*TASK DATA*.

*** Begin section ***

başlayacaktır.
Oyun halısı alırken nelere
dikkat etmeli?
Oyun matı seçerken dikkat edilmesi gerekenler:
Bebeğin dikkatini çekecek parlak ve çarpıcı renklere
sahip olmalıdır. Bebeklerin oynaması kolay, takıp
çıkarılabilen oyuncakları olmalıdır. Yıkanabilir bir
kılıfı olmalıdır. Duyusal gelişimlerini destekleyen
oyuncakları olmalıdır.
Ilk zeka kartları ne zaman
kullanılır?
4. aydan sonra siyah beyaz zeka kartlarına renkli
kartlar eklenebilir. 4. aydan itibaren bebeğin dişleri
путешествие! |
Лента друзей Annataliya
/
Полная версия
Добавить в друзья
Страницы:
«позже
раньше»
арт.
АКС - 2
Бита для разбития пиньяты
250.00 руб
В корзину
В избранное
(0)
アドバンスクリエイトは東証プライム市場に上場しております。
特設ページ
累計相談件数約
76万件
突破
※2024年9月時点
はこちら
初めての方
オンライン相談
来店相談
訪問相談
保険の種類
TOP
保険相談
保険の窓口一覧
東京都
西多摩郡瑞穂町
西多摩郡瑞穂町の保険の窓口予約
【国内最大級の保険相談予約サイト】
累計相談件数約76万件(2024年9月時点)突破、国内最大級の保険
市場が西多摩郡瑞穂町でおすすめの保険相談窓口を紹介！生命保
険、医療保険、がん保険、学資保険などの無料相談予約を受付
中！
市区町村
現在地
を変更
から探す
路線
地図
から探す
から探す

*** End section ***

*EXERCISE BRIEF*. Repeat exactly the lines of the records from the one containing "kılıfı olmalıdır. Duyusal" to the last, and include no line outside that stretch.

*RESULT BELOW*.
kılıfı olmalıdır. Duyusal gelişimlerini destekleyen
oyuncakları olmalıdır.
Ilk zeka kartları ne zaman
kullanılır?
4. aydan sonra siyah beyaz zeka kartlarına renkli
kartlar eklenebilir. 4. aydan itibaren bebeğin dişleri
путешествие! |
Лента друзей Annataliya
/
Полная версия
Добавить в друзья
Страницы:
«позже
раньше»
арт.
АКС - 2
Бита для разбития пиньяты
250.00 руб
В корзину
В избранное
(0)
アドバンスクリエイトは東証プライム市場に上場しております。
特設ページ
累計相談件数約
76万件
突破
※2024年9月時点
はこちら
初めての方
オンライン相談
来店相談
訪問相談
保険の種類
TOP
保険相談
保険の窓口一覧
東京都
西多摩郡瑞穂町
西多摩郡瑞穂町の保険の窓口予約
【国内最大級の保険相談予約サイト】
累計相談件数約76万件(2024年9月時点)突破、国内最大級の保険
市場が西多摩郡瑞穂町でおすすめの保険相談窓口を紹介！生命保
険、医療保険、がん保険、学資保険などの無料相談予約を受付
中！
市区町村
現在地
を変更
から探す
路線
地図
から探す
から探す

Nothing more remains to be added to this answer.